The pieces I have created for this project contain charting from my experiences of inpatient eating disorder treatment through provincial adult tertiary eating disorder services in British Columbia. These are largely the words of psychiatrists, though there are also descriptions from dietitians, allied healthcare staff, and nurses - even those I thought I had good rapport with. While I felt devastated reading these records and spent time processing them with my psychiatrist (a clinician that has no background in eating disorders), I can look at them now and also understand how difficult I can be as a patient. This is not to agree with how I am described as a whole and complex human being in these records, but it is how I can present when I am entirely outside my window of tolerance, feeling highly unsafe, and reacting from a trauma response. That isn’t me as a person, but that is how I can react in highly abnormal and harmful settings when basic autonomy, respect, collaboration, and safety is lacking.
What is important is not locating the issue in myself as an inherently flawed person nor blaming individual clinicians - I was non-functional and completely dependent on my parents to look after me by the time I actually got the help I “reached out for.” Rather it is the important act of paying close attention to the way language can seriously harm people, affect every single care encounter they have in the future, and critique systems of “care” that replicate a lack of safety, paternalism, Western colonial values, and extreme black and white rigidity (which is rather ironic when that is what these models of care are supposed to be treating.)
While I can understand why I am described in these ways, the result is that I cannot picture ever pursuing eating disorder treatment through formal services (as they currently exist) ever again. While I believe and do see change occurring, I cannot imagine ever feeling safe enough to set foot in an environment where the people providing care for me see (or have seen) me as a toxic, selfish, manipulative person who chooses to be difficult. These pieces are not made to further an “us” versus “them” dynamic, they are meant to be a reply and hopefully, a conversation that follows. I cannot change the past, but reclaiming the charting that now affects every interaction with healthcare I have, or ever will have, is the form of healing I have available to me. I am more than the diagnostic labels applied to me. I am more than my worst moments. I have a voice and my healing work is to reclaim it even if I can’t change the past.

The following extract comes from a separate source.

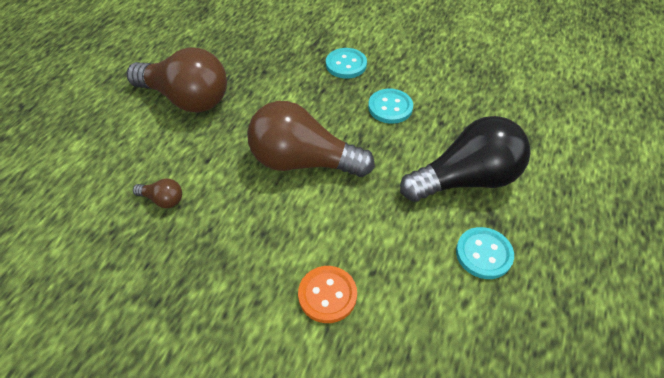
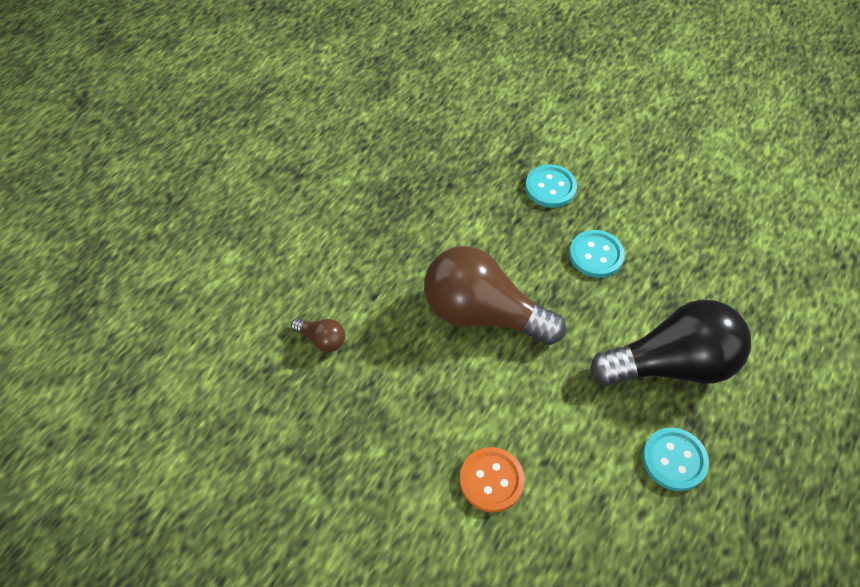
camera: 10 degrees right, 5 degrees up
brown light bulb [127,47,227,113] -> none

The first image is direct wording taken as it is used. The second image (“Where Have All the Good Patients Gone?”) includes some direct phrases alongside phrases that have been taken out of context. These latter words and phrases were fears that I expressed about the way I felt I was being perceived by this program and included things that were not said to me by clinical staff; however, alongside the words and phrases that were documented, it all blends together which is the point of this piece, because I felt my responses were taken entirely out of context. The final image is a follow up response to the first image.